After evacuation orders were issued, this shelter with the adjacent parking lot was set up near the college bookstore, and Jones and many of his friends moved in. The people who fled the Mosquito Fire could sleep inside at the Red Cross temporary shelter in a campus building.
However, around 50 people have chosen to stay outside in Lot B, sleeping in their campers or their cars or, like Jones, on air mattresses on the asphalt. They like to be with their pets, and near all the things they carried with them. Many of these evacuees are neighbors from the Hillcrest Mobile Home Park — still standing, at least for now — and they also prefer the camaraderie of sleeping in the parking lot.
And then there are people like Timothy Huerta, who opted to rent a room in nearby Newcastle. Still, the parking lot has a pull. He comes by every day with his friend, Katie McGee, mostly for the sense of community.
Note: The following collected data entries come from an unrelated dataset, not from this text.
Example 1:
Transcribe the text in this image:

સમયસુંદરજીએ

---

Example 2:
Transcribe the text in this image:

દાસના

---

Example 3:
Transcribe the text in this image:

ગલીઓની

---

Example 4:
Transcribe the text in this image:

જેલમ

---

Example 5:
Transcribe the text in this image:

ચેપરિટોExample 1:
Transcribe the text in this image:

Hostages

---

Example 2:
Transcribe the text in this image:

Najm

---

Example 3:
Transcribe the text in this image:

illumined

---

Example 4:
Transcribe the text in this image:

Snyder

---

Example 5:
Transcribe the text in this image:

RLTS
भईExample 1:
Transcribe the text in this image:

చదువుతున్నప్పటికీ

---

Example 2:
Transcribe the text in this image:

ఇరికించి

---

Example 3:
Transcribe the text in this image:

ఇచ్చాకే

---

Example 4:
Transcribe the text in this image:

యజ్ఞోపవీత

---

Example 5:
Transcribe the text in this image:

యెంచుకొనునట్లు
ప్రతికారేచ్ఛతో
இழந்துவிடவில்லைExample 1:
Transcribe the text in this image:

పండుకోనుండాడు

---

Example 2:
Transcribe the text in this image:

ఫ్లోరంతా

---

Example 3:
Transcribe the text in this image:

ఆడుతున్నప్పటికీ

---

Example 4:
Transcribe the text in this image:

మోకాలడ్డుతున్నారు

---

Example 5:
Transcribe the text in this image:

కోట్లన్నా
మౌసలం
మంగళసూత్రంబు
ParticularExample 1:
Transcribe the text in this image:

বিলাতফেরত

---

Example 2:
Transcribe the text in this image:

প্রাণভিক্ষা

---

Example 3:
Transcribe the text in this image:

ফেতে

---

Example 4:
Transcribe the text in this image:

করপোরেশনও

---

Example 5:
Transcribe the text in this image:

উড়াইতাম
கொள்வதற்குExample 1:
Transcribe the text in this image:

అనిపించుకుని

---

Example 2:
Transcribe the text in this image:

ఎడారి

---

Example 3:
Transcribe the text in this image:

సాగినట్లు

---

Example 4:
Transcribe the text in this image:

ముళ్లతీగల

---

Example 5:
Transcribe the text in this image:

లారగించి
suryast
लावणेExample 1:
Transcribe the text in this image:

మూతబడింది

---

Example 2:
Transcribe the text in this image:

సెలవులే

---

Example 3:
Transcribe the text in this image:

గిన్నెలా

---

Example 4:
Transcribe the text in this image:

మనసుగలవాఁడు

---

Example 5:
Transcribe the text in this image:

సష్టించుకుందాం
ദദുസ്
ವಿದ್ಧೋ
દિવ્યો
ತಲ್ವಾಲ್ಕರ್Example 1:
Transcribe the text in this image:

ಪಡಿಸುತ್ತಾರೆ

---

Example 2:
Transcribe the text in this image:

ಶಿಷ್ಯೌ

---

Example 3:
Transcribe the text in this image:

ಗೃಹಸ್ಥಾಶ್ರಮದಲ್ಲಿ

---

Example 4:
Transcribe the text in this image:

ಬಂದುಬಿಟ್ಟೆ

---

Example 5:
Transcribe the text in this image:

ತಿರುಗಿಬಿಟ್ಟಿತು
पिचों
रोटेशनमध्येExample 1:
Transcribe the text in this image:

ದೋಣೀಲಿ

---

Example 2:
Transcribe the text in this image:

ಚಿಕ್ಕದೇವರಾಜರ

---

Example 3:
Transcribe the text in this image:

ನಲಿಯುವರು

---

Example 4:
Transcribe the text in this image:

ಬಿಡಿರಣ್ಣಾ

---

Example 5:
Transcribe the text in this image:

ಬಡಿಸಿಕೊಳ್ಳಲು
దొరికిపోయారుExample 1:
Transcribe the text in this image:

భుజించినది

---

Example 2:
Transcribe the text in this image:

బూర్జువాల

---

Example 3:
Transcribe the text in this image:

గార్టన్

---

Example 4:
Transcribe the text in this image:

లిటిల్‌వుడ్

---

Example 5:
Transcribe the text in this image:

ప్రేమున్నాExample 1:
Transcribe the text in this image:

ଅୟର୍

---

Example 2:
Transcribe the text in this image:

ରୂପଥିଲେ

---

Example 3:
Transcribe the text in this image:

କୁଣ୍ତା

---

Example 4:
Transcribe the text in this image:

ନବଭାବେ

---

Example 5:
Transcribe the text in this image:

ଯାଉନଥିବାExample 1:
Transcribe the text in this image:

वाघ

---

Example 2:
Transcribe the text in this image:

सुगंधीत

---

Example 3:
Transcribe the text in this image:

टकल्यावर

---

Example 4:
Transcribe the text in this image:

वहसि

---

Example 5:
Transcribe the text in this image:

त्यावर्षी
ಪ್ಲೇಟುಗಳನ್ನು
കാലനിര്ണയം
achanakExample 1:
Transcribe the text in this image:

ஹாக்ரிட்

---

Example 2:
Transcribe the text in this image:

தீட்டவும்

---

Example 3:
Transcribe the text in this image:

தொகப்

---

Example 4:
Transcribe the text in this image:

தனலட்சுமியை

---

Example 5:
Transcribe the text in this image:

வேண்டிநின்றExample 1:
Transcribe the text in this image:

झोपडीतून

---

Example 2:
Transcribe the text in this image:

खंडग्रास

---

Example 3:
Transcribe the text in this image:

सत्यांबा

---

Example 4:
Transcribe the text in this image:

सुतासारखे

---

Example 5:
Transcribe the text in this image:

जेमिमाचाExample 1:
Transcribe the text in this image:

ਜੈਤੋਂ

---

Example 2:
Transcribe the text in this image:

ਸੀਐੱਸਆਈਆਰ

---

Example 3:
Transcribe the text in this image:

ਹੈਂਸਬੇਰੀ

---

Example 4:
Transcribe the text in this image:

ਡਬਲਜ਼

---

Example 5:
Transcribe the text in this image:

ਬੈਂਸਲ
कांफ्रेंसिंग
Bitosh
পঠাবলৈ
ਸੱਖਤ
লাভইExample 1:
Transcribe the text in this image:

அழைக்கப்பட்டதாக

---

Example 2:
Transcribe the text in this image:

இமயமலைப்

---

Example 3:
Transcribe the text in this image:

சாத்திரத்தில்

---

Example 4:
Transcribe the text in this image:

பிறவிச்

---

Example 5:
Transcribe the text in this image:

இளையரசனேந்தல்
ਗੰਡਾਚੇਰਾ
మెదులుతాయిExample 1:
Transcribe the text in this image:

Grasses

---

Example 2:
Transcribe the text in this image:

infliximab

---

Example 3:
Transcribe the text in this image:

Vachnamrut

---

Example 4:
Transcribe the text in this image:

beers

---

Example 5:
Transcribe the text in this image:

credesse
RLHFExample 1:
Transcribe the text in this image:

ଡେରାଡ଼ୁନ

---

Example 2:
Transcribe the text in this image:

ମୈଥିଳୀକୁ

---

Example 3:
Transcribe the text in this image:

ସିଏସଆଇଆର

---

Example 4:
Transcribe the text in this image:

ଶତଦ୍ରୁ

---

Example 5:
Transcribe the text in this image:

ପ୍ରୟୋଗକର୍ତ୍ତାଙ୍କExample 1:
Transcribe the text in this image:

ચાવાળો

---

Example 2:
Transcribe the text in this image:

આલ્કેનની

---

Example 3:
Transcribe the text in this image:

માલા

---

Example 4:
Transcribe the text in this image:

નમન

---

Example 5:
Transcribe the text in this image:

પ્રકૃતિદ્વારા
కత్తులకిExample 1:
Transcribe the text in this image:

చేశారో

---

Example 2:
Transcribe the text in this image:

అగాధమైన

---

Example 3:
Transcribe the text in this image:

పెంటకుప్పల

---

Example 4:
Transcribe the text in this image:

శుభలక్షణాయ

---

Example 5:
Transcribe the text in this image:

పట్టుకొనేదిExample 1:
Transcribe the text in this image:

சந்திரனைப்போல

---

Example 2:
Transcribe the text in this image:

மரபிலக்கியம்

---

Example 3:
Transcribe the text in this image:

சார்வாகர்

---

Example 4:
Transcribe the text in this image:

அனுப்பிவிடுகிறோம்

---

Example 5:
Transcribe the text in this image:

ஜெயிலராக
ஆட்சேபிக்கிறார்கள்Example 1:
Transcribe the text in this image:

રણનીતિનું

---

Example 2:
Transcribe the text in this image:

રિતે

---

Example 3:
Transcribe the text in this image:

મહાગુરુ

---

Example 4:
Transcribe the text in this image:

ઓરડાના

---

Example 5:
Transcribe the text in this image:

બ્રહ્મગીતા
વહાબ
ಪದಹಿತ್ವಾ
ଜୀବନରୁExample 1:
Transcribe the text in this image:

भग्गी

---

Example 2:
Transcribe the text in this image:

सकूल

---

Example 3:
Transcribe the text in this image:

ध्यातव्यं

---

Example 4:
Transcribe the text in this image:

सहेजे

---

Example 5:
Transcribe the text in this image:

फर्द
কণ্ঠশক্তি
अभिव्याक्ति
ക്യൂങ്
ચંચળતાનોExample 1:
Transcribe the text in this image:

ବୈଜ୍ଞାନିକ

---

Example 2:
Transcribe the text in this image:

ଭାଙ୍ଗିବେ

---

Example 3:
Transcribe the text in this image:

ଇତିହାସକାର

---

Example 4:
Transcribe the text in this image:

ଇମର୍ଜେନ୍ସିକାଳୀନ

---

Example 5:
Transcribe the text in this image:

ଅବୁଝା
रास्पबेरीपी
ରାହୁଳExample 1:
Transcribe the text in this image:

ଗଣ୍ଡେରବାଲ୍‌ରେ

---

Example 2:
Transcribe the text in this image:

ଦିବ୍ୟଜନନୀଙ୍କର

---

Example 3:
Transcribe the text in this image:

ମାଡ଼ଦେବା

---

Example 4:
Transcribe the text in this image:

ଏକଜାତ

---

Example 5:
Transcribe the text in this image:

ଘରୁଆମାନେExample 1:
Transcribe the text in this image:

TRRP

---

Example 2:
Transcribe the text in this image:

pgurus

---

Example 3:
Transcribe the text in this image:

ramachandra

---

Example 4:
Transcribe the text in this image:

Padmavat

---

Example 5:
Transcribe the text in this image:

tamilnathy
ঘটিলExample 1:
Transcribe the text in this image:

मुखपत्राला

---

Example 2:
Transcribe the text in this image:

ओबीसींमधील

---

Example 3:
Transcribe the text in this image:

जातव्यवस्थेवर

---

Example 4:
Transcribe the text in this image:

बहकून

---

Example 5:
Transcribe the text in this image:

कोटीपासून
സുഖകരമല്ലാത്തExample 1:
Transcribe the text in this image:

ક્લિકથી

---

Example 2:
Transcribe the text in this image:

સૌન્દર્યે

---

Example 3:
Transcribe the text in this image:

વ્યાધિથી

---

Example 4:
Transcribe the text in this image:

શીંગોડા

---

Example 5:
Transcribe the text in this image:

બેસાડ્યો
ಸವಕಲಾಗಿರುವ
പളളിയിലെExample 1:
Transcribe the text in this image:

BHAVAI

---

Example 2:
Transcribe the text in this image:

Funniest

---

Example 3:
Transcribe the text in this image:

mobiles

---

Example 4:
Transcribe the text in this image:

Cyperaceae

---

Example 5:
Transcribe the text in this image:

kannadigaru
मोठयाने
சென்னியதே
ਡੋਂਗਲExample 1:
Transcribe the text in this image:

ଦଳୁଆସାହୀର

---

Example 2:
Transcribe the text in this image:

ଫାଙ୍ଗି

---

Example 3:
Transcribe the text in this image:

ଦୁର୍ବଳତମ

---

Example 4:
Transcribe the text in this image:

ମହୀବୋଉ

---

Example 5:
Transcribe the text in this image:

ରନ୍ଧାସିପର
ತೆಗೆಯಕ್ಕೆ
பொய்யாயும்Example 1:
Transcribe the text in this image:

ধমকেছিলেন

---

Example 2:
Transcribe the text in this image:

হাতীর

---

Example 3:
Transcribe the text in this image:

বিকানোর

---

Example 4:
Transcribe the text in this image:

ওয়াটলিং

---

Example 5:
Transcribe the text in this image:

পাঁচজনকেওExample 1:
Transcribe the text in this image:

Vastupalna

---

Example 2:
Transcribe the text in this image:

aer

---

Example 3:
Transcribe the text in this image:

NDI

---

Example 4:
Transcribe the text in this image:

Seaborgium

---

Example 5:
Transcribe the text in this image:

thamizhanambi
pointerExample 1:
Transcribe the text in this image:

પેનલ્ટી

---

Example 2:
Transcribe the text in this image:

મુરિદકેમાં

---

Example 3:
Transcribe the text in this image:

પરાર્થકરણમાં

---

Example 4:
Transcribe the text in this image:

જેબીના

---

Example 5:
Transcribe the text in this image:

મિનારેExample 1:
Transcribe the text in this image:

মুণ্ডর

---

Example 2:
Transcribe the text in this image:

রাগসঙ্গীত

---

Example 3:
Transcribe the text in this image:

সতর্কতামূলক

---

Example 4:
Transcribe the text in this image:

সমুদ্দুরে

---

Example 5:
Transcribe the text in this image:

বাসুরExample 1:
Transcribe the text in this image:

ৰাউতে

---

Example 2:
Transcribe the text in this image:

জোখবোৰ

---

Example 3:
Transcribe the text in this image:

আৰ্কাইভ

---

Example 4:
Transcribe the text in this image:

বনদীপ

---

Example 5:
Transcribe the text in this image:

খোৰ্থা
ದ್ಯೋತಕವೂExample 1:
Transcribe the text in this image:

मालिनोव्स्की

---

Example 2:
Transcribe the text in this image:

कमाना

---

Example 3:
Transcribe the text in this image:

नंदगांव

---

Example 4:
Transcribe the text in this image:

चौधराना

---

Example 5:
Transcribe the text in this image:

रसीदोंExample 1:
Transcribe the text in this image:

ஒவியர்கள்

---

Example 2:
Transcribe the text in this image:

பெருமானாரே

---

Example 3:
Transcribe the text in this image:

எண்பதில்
In the lot, he finds the same sense of neighborliness he had back in the Hillcrest park, where he tossed the keys to his Ford Explorer to Jones before evacuating in his other car with his dog, a tiny Yorkie named Cootie. Now, in Rocklin, he’s keeping up a sense of normality.
“As soon as I get up, I come over here,” Huerta said, leaning against his black muscle car. “This is where all my friends and neighbors are.”
McGee is sleeping at her sister’s house in Newcastle, but she spends much of her day in the parking lot, too, along with her unflappable bearded dragon, Dora, who sits in McGee’s arms and sometimes tromps around on the ground. She said the community is processing trauma together; sometimes, she just lets people cry with her. And in his own way, Jones is making the rounds, too: bringing meals to people whose disabilities make it difficult to leave their vehicles and checking that they have gas and ice and, if they want them, cigarettes. It’s the same role he plays back at home, Jones and Huerta said, although this time, there’s a greater sense of urgency.
“We’re going all the way,” Jones said, “to make sure they’re just as comfortable here as they were at home.”
People drove into the lot to drop off donations on and off all morning, and many of them asked Jones what else they should bring next time (mostly blankets and sweatshirts, he said, because it’s starting to get cold. And pillows would be nice). Lynda Hogge, a retired EMT from Woodland, and her neighbor Rebecca Weinhardt rolled up in a silver minivan and pulled out trash bags full of clothes; a 48-pack of toilet paper; cases of bottled water; food; a Step-to-Play piano mat.
“From being a child to adulthood, I’ve survived four house fires,” Hogge said. “It’s hard, because once you do get to go back, you’re going back to something very devastating. Very devastating. … You lose the memories, everything — everything’s torn away. The sense of loss is unimaginable. It really is, and my heart goes out to all these people.”
But, she said, surviving is the important part. “My sons are alive and well,” she said, “and new memories can be made.”
Thompson said he was telling the Mosquito fire evacuees something similar. He still tenses up when he hears a siren; he thinks about how he talked to his cat and described the buildings that were on fire around him as he spent hours trying to drive out of town. When he sees smoke in the air, he sometimes remembers the moments he thought he was going to die.
“It’s something that’s never gonna go away,” he said. He and his brother both decided to volunteer at the parking lot shelter with the nonprofit Life from the Ashes — an organization founded after the Camp fire — to “try to help as much as possible.”
And while he’s helping people find clean clothes or a can of food, he tells them in his quiet voice what he went through, that his white house in Paradise was reduced to a few pieces of metal and two putter heads. He said that “people definitely appreciate you sharing the story.” Because when they come through with a hazy look in their eyes and they’re not sure whether their house is gone, he can tell them that he lost everything. He can tell them the thing he wishes he’d known back then: “If they have to have to start over, it’s possible.”
And they have to believe him, because here he is.